On the road home Leonardo noticed the rain getting heavier. He began walking faster. The night was closed, leaving no crack for escape, and no smell was rising from the asphalt. Rounding the last bend, he recognized the lighted window of his kitchen. That had not happened since he was a child.
“Papa?”
“Yes.”
“Have I woken you?”
“No, just resting my eyes a bit.”
“Have you finished your book?”
“Nearly. It’s excellent.”
“Do you really mean that?”
“Yes, I really think it is. What have you been doing?”
“Translating a bit of Latin, but I need a walk now. Would you like to come?”
“Alberto?”
“He’s in his room. Shall I ask him?”
“Yes. See what he says.”
He heard the door slide back and Lucia’s footsteps moving through the house. The sky was a ragged white, and puffs of mist were floating over the forest, just touching the tops of the trees. He stretched his legs, trying to shake off the sluggishness that had come over him immediately after lunch. A bird was still singing in the clump of acacias behind the storehouse. He had always admired writers who understood flying creatures and trees, not to mention those who were capable of writing knowledgeably about trails of animal droppings, but he had never managed to master
such knowledge himself, and for his own books he had trusted the series Know Your Plants, Know Your Herbs, and Know Your Animals. The last one was divided into three volumes and was dedicated to large mammals, small mammals, and insects, which in the end turned out not to be animals at all. It had been enough for most of his readers to think of him as a wise man profoundly symbiotic with nature.
He heard the door behind him open, then close. Lucia passed him and went to lean against one of the roof supports.
“Did you tell him he can stop and play at the river?” Leonardo asked her.
“Yes, but he’d rather stay in his room with his game.”
They gazed at the river, swollen by the rain of the last few weeks. It was flowing slowly toward the valley, carrying on its brown waters large branches and stains of scum. The unknown bird had stopped singing either because it was tired or because it was satisfied.

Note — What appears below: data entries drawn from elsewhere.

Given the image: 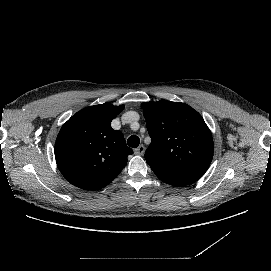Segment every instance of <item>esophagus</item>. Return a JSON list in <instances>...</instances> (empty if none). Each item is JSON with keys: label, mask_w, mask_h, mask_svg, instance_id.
I'll list each match as a JSON object with an SVG mask.
<instances>
[{"label": "esophagus", "mask_w": 271, "mask_h": 271, "mask_svg": "<svg viewBox=\"0 0 271 271\" xmlns=\"http://www.w3.org/2000/svg\"><path fill=\"white\" fill-rule=\"evenodd\" d=\"M145 152V146L144 145H139L136 149H134V154L142 156Z\"/></svg>", "instance_id": "1"}]
</instances>
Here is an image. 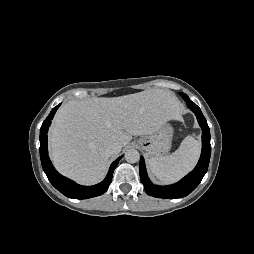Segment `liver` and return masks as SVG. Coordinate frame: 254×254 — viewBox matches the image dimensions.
I'll return each mask as SVG.
<instances>
[{"label": "liver", "mask_w": 254, "mask_h": 254, "mask_svg": "<svg viewBox=\"0 0 254 254\" xmlns=\"http://www.w3.org/2000/svg\"><path fill=\"white\" fill-rule=\"evenodd\" d=\"M180 115V102L163 89L68 101L59 108L50 128L53 164L80 184H96L106 174L110 144L122 148L132 136L151 135Z\"/></svg>", "instance_id": "1"}]
</instances>
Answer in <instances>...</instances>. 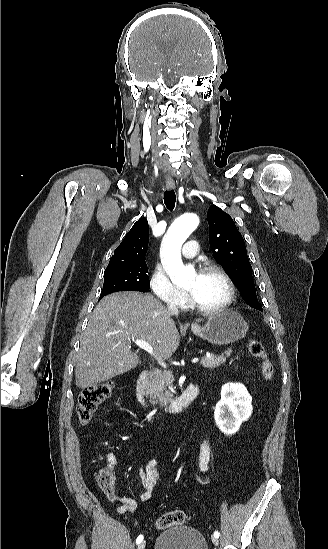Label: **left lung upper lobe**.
Returning a JSON list of instances; mask_svg holds the SVG:
<instances>
[{"mask_svg":"<svg viewBox=\"0 0 328 549\" xmlns=\"http://www.w3.org/2000/svg\"><path fill=\"white\" fill-rule=\"evenodd\" d=\"M209 242L216 261L223 267L250 306L259 304L252 281V267L245 242L229 214L213 205L208 211Z\"/></svg>","mask_w":328,"mask_h":549,"instance_id":"1","label":"left lung upper lobe"}]
</instances>
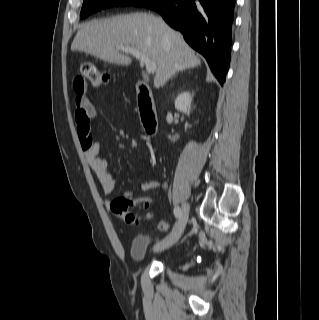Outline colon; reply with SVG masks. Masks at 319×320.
<instances>
[{"label":"colon","instance_id":"obj_1","mask_svg":"<svg viewBox=\"0 0 319 320\" xmlns=\"http://www.w3.org/2000/svg\"><path fill=\"white\" fill-rule=\"evenodd\" d=\"M109 80L110 74L108 71L100 70L99 67L92 61H84L80 64L79 75L75 79V85L80 88L89 83L94 87H99L107 84ZM78 129L84 138V142L86 144H90L93 140V134L91 131L90 120L85 115L82 116ZM141 203V198L132 199L120 197L111 202V210L115 215L121 217L126 224L134 225L139 222V219L131 209L134 206L140 205ZM147 218H152L151 211L148 212ZM157 228L160 231H167L169 225L166 222L159 221L157 223Z\"/></svg>","mask_w":319,"mask_h":320}]
</instances>
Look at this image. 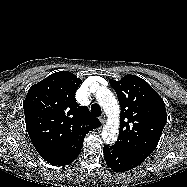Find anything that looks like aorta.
<instances>
[{
    "instance_id": "762f6f07",
    "label": "aorta",
    "mask_w": 187,
    "mask_h": 187,
    "mask_svg": "<svg viewBox=\"0 0 187 187\" xmlns=\"http://www.w3.org/2000/svg\"><path fill=\"white\" fill-rule=\"evenodd\" d=\"M97 100L108 116V122L103 127L102 139L106 144H113L118 138L120 107L114 94L106 87H100Z\"/></svg>"
}]
</instances>
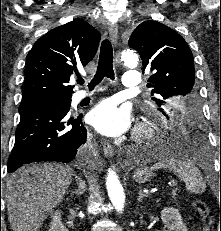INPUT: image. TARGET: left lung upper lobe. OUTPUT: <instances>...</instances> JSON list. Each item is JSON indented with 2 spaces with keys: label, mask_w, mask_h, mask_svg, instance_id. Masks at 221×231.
<instances>
[{
  "label": "left lung upper lobe",
  "mask_w": 221,
  "mask_h": 231,
  "mask_svg": "<svg viewBox=\"0 0 221 231\" xmlns=\"http://www.w3.org/2000/svg\"><path fill=\"white\" fill-rule=\"evenodd\" d=\"M129 46L142 59V70L151 72L148 87L158 110L166 116L180 106L193 109L199 101L192 52L186 41L168 26L142 22L132 33Z\"/></svg>",
  "instance_id": "left-lung-upper-lobe-1"
}]
</instances>
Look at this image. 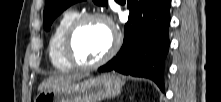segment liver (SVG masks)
I'll list each match as a JSON object with an SVG mask.
<instances>
[{
    "label": "liver",
    "instance_id": "1",
    "mask_svg": "<svg viewBox=\"0 0 221 102\" xmlns=\"http://www.w3.org/2000/svg\"><path fill=\"white\" fill-rule=\"evenodd\" d=\"M83 77L80 74H69V75H58L52 76L44 80L38 87V91L41 92L46 89H50L53 87L62 86L76 80H79Z\"/></svg>",
    "mask_w": 221,
    "mask_h": 102
}]
</instances>
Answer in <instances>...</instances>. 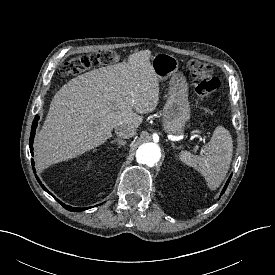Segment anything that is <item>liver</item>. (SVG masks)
<instances>
[{"label": "liver", "mask_w": 275, "mask_h": 275, "mask_svg": "<svg viewBox=\"0 0 275 275\" xmlns=\"http://www.w3.org/2000/svg\"><path fill=\"white\" fill-rule=\"evenodd\" d=\"M150 56V50L135 52L128 62L92 70L62 86L36 137L39 169L100 146L116 126H140L139 114L154 111L159 102Z\"/></svg>", "instance_id": "obj_1"}]
</instances>
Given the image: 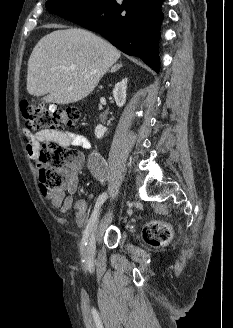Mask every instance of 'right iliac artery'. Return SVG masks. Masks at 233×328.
<instances>
[{"label": "right iliac artery", "mask_w": 233, "mask_h": 328, "mask_svg": "<svg viewBox=\"0 0 233 328\" xmlns=\"http://www.w3.org/2000/svg\"><path fill=\"white\" fill-rule=\"evenodd\" d=\"M90 164H91L93 175L99 181L104 182L105 177H104L103 172H104L105 166H106V163H105L104 159L99 154L95 153L91 157ZM106 198H107L106 193H102L97 199L94 210H93L92 215H91V217H90V219L87 223V226H86V229L84 231V235H83V238H82V241H81L80 250H81L82 254H83V252L85 250V247L87 245V241H88V238L91 234L93 225L95 223V220H96V217H97V214H98V211H99V208L104 203Z\"/></svg>", "instance_id": "1"}]
</instances>
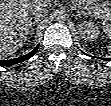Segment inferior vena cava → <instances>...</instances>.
Returning <instances> with one entry per match:
<instances>
[{
  "label": "inferior vena cava",
  "mask_w": 111,
  "mask_h": 106,
  "mask_svg": "<svg viewBox=\"0 0 111 106\" xmlns=\"http://www.w3.org/2000/svg\"><path fill=\"white\" fill-rule=\"evenodd\" d=\"M47 14L48 10L43 4L36 5L31 11L32 18L37 21H40L42 18L47 16Z\"/></svg>",
  "instance_id": "602c4592"
}]
</instances>
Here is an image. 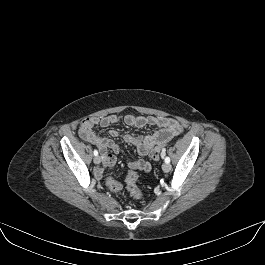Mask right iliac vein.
Instances as JSON below:
<instances>
[{"instance_id": "obj_1", "label": "right iliac vein", "mask_w": 265, "mask_h": 265, "mask_svg": "<svg viewBox=\"0 0 265 265\" xmlns=\"http://www.w3.org/2000/svg\"><path fill=\"white\" fill-rule=\"evenodd\" d=\"M100 162H101V158H100V156H98V155L95 156V157H94V163H95V164H99Z\"/></svg>"}]
</instances>
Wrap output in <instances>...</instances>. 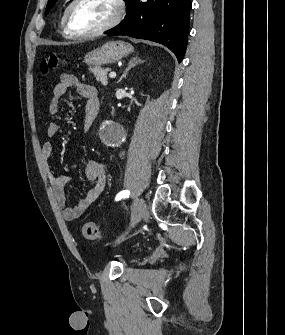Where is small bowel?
Wrapping results in <instances>:
<instances>
[{
  "label": "small bowel",
  "mask_w": 285,
  "mask_h": 335,
  "mask_svg": "<svg viewBox=\"0 0 285 335\" xmlns=\"http://www.w3.org/2000/svg\"><path fill=\"white\" fill-rule=\"evenodd\" d=\"M69 89H75L78 95L86 100V113L83 120V128L88 131L95 118L89 115L95 105H99V98L95 87L81 83L74 75L62 74L60 81L54 86L52 98L49 103V113L57 115L60 109V101ZM59 132V124L52 121L47 126L48 137H54ZM54 147L51 142H46L42 147V155L46 163L47 175L56 202L62 212L63 218L67 221L78 219L101 195L106 184L107 166L99 161H89L85 166L86 178L93 183L86 196L76 206L67 205L65 186L67 179L62 174L52 170L50 161L53 157Z\"/></svg>",
  "instance_id": "1"
}]
</instances>
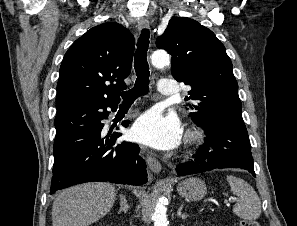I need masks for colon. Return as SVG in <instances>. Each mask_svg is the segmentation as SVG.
Segmentation results:
<instances>
[{"mask_svg": "<svg viewBox=\"0 0 297 226\" xmlns=\"http://www.w3.org/2000/svg\"><path fill=\"white\" fill-rule=\"evenodd\" d=\"M239 226H261L259 222L254 220H241Z\"/></svg>", "mask_w": 297, "mask_h": 226, "instance_id": "colon-1", "label": "colon"}]
</instances>
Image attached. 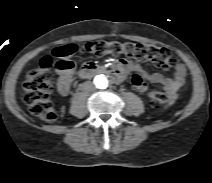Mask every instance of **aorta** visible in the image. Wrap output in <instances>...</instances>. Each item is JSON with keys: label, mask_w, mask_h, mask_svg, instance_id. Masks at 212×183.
Returning a JSON list of instances; mask_svg holds the SVG:
<instances>
[{"label": "aorta", "mask_w": 212, "mask_h": 183, "mask_svg": "<svg viewBox=\"0 0 212 183\" xmlns=\"http://www.w3.org/2000/svg\"><path fill=\"white\" fill-rule=\"evenodd\" d=\"M94 87L99 90H104L109 85L108 76L105 73H98L93 80Z\"/></svg>", "instance_id": "obj_1"}]
</instances>
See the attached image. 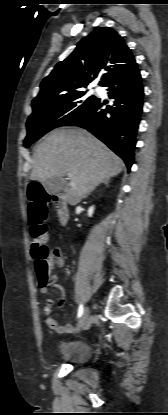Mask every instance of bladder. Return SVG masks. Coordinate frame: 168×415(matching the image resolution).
Listing matches in <instances>:
<instances>
[{
    "mask_svg": "<svg viewBox=\"0 0 168 415\" xmlns=\"http://www.w3.org/2000/svg\"><path fill=\"white\" fill-rule=\"evenodd\" d=\"M62 359L74 365L83 364L89 360L91 350L89 346L83 342H71L62 347Z\"/></svg>",
    "mask_w": 168,
    "mask_h": 415,
    "instance_id": "obj_1",
    "label": "bladder"
}]
</instances>
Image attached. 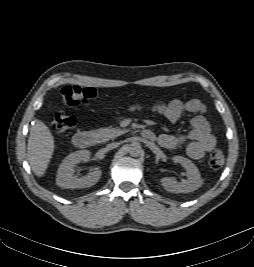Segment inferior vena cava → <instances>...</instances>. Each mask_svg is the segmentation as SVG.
I'll return each mask as SVG.
<instances>
[{
	"mask_svg": "<svg viewBox=\"0 0 254 267\" xmlns=\"http://www.w3.org/2000/svg\"><path fill=\"white\" fill-rule=\"evenodd\" d=\"M117 146H118L117 143H110V144L107 145V149H108V150H111V149L116 148Z\"/></svg>",
	"mask_w": 254,
	"mask_h": 267,
	"instance_id": "1",
	"label": "inferior vena cava"
}]
</instances>
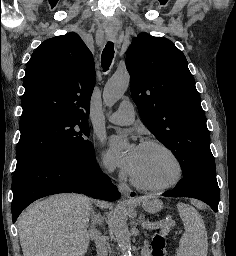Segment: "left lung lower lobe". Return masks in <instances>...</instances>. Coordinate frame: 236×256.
<instances>
[{
	"mask_svg": "<svg viewBox=\"0 0 236 256\" xmlns=\"http://www.w3.org/2000/svg\"><path fill=\"white\" fill-rule=\"evenodd\" d=\"M163 196L196 198L207 203L214 212H217L220 190L216 175L205 172H191L184 176L173 190L165 192Z\"/></svg>",
	"mask_w": 236,
	"mask_h": 256,
	"instance_id": "1",
	"label": "left lung lower lobe"
}]
</instances>
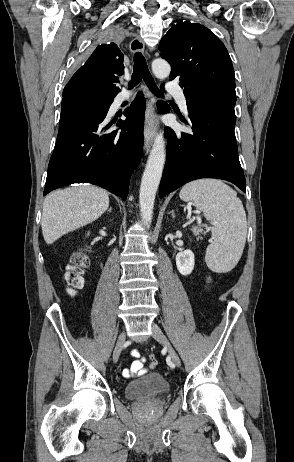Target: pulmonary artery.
<instances>
[{"label":"pulmonary artery","instance_id":"obj_1","mask_svg":"<svg viewBox=\"0 0 294 462\" xmlns=\"http://www.w3.org/2000/svg\"><path fill=\"white\" fill-rule=\"evenodd\" d=\"M168 89L174 95V97L176 98V101L179 104L181 110L184 113H187V111H188L187 110V100H186V97L184 95L183 90L179 86H176V85H173V84H170L168 86ZM131 97H132V94L130 92L124 90L123 92H121L119 94V96L117 98V102L120 103L122 101L130 99Z\"/></svg>","mask_w":294,"mask_h":462}]
</instances>
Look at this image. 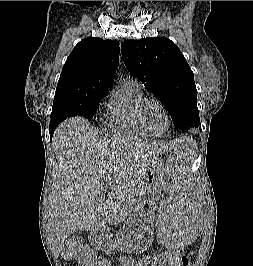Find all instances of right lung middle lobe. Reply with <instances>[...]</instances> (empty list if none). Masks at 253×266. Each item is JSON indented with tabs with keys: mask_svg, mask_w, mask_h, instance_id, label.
Listing matches in <instances>:
<instances>
[{
	"mask_svg": "<svg viewBox=\"0 0 253 266\" xmlns=\"http://www.w3.org/2000/svg\"><path fill=\"white\" fill-rule=\"evenodd\" d=\"M105 95L106 93L102 92L86 98L54 100L50 124L60 123L76 115L83 116L90 121Z\"/></svg>",
	"mask_w": 253,
	"mask_h": 266,
	"instance_id": "dd1d6c3e",
	"label": "right lung middle lobe"
}]
</instances>
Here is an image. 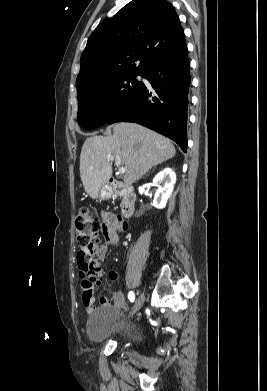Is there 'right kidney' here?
<instances>
[{
    "instance_id": "obj_1",
    "label": "right kidney",
    "mask_w": 267,
    "mask_h": 391,
    "mask_svg": "<svg viewBox=\"0 0 267 391\" xmlns=\"http://www.w3.org/2000/svg\"><path fill=\"white\" fill-rule=\"evenodd\" d=\"M176 183V174L171 168H165L153 179V184L158 187L153 206L157 209H163L172 194L174 184Z\"/></svg>"
}]
</instances>
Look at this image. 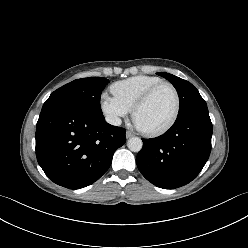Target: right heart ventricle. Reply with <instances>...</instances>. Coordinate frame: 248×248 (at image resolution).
<instances>
[{
  "label": "right heart ventricle",
  "instance_id": "e07e8e85",
  "mask_svg": "<svg viewBox=\"0 0 248 248\" xmlns=\"http://www.w3.org/2000/svg\"><path fill=\"white\" fill-rule=\"evenodd\" d=\"M162 80L154 76L137 75L115 82L111 86L112 93L130 109L136 101L153 85Z\"/></svg>",
  "mask_w": 248,
  "mask_h": 248
}]
</instances>
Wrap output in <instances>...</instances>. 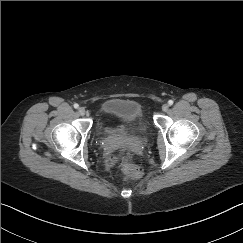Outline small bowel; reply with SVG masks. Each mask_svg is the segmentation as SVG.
<instances>
[{"label":"small bowel","instance_id":"obj_1","mask_svg":"<svg viewBox=\"0 0 243 243\" xmlns=\"http://www.w3.org/2000/svg\"><path fill=\"white\" fill-rule=\"evenodd\" d=\"M118 132L121 133V134H123V129H122V128H119V129H118ZM117 141H119V140H117ZM105 144H106V146H107L108 151H110L111 148H112V147H111V146H112L111 141L107 140V141H105ZM114 164H115V160H114V158H112V157H108V158L106 159V161H105V167H106L108 170H110V169L114 166Z\"/></svg>","mask_w":243,"mask_h":243}]
</instances>
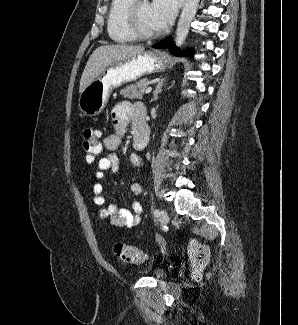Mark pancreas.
I'll list each match as a JSON object with an SVG mask.
<instances>
[{
	"label": "pancreas",
	"instance_id": "1",
	"mask_svg": "<svg viewBox=\"0 0 298 325\" xmlns=\"http://www.w3.org/2000/svg\"><path fill=\"white\" fill-rule=\"evenodd\" d=\"M149 80L150 78H140L134 84H128L125 88H121L119 94H123L124 98H132V100L143 98L144 88H146Z\"/></svg>",
	"mask_w": 298,
	"mask_h": 325
}]
</instances>
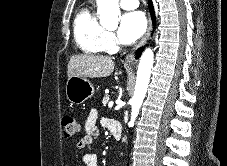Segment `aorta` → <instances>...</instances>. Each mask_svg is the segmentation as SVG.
I'll use <instances>...</instances> for the list:
<instances>
[{"label":"aorta","mask_w":227,"mask_h":166,"mask_svg":"<svg viewBox=\"0 0 227 166\" xmlns=\"http://www.w3.org/2000/svg\"><path fill=\"white\" fill-rule=\"evenodd\" d=\"M97 6V13L102 25L111 27L118 25L120 15L119 0H97ZM153 60V50L147 48L143 52L138 66L134 95L131 100V125H134V122L138 116L139 110L145 98L150 80Z\"/></svg>","instance_id":"aorta-1"}]
</instances>
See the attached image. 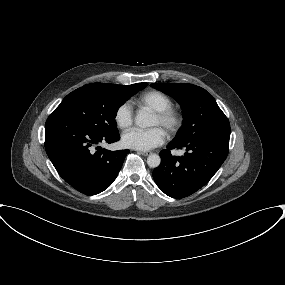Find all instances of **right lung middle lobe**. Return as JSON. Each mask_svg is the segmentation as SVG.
Instances as JSON below:
<instances>
[{
    "label": "right lung middle lobe",
    "instance_id": "right-lung-middle-lobe-1",
    "mask_svg": "<svg viewBox=\"0 0 285 285\" xmlns=\"http://www.w3.org/2000/svg\"><path fill=\"white\" fill-rule=\"evenodd\" d=\"M147 85L87 84L68 94L52 115L74 120L95 133H117L115 117L119 107Z\"/></svg>",
    "mask_w": 285,
    "mask_h": 285
}]
</instances>
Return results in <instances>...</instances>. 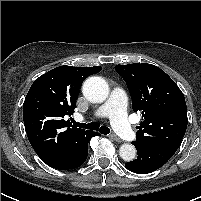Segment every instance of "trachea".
Masks as SVG:
<instances>
[{
    "label": "trachea",
    "mask_w": 201,
    "mask_h": 201,
    "mask_svg": "<svg viewBox=\"0 0 201 201\" xmlns=\"http://www.w3.org/2000/svg\"><path fill=\"white\" fill-rule=\"evenodd\" d=\"M73 124L79 128L90 129V130H99V132L104 135H107L110 133V129L108 127L101 126L99 128V124L96 122H91V123L85 124V123H77V122L73 121Z\"/></svg>",
    "instance_id": "1"
}]
</instances>
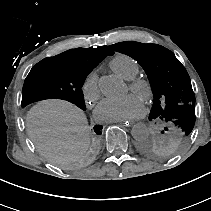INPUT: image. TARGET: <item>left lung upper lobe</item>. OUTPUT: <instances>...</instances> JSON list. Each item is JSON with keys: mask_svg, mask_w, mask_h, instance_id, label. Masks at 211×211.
<instances>
[{"mask_svg": "<svg viewBox=\"0 0 211 211\" xmlns=\"http://www.w3.org/2000/svg\"><path fill=\"white\" fill-rule=\"evenodd\" d=\"M109 47L134 58L150 81L154 103L149 120L159 125L161 134L141 142L140 150L154 158L179 152L195 125V94L186 69L170 50L157 44L128 41Z\"/></svg>", "mask_w": 211, "mask_h": 211, "instance_id": "obj_1", "label": "left lung upper lobe"}]
</instances>
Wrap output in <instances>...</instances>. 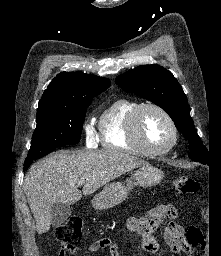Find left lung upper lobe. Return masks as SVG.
<instances>
[{
	"mask_svg": "<svg viewBox=\"0 0 221 256\" xmlns=\"http://www.w3.org/2000/svg\"><path fill=\"white\" fill-rule=\"evenodd\" d=\"M116 83L164 109L188 141L189 157L203 164L209 162L208 149L194 128L187 97L170 71L160 65H143L118 76Z\"/></svg>",
	"mask_w": 221,
	"mask_h": 256,
	"instance_id": "left-lung-upper-lobe-1",
	"label": "left lung upper lobe"
}]
</instances>
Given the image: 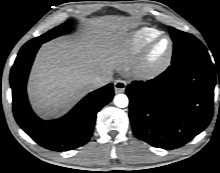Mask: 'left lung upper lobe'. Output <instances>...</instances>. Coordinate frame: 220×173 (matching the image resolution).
Returning a JSON list of instances; mask_svg holds the SVG:
<instances>
[{"label":"left lung upper lobe","instance_id":"left-lung-upper-lobe-1","mask_svg":"<svg viewBox=\"0 0 220 173\" xmlns=\"http://www.w3.org/2000/svg\"><path fill=\"white\" fill-rule=\"evenodd\" d=\"M174 42L172 63H178L189 58H209L204 45L193 35L179 31L173 27L169 29Z\"/></svg>","mask_w":220,"mask_h":173}]
</instances>
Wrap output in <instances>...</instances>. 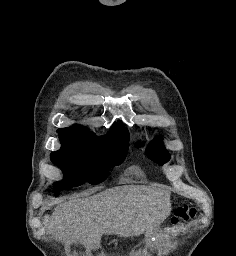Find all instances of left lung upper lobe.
<instances>
[{"label": "left lung upper lobe", "instance_id": "left-lung-upper-lobe-1", "mask_svg": "<svg viewBox=\"0 0 236 256\" xmlns=\"http://www.w3.org/2000/svg\"><path fill=\"white\" fill-rule=\"evenodd\" d=\"M138 147H141L144 145V143H138ZM146 155L148 156L149 159L152 161L158 163L159 165H162L163 163L167 162L169 160V154L165 150L163 144L161 143V139L158 141L153 140L151 141L146 150H145Z\"/></svg>", "mask_w": 236, "mask_h": 256}]
</instances>
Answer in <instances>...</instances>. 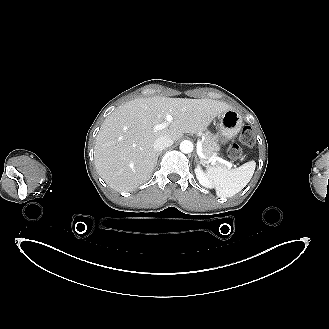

“Did I like having a bath when I was little?” Lucia asked.
Leonardo looked at her back: under her cream-colored top it formed a perfect triangle, divided into two exactly equal halves by her long tail of hair. Her grandmother, Leonardo’s mother, had had the same shining black hair and clear skin. It was not unusual in those hills, and someone said it was a result of the Arab invasions. Lucia nearly always kept her hair gathered into a ponytail by a red rubber band. The only times Leonardo had ever seen it loose was when she had washed it and was sitting by the stove to let it dry. As she did so, she read a novel written a few years before by an American folk musician who had been a baseball player and a tireless traveler. Someone had called him the heir of Bob Dylan just as the young Bob Dylan had been the heir of Woody Guthrie, and several coincidences made it clear this was no meaningless idea.
Bob Dylan as a boy had gone to see Guthrie in the sanatorium during the last days of his life and had sung his own songs to him, and in the same way the young Isaiah Jones had been to Bob’s house several times in the months before Dylan’s death. Many claimed those meetings had ensured the passing on of the great popular American narrative message. This had struck Leonardo at the time, and he had written about it in a daily paper. He had admitted in his article that what had most attracted him in Isaiah’s songs, as in Dylan’s and earlier in Guthrie’s, had been a sense of wonder he did not understand but intuited. Like seeing a perfect naked body through frosted glass. A vision full of promise for the future. When he listened to their songs he understood how the first readers of the Bible must have felt, when there was a kingdom to be conquered and still the chance of spending long nights forging the swords for the battles ahead. The songs of those three gave hope.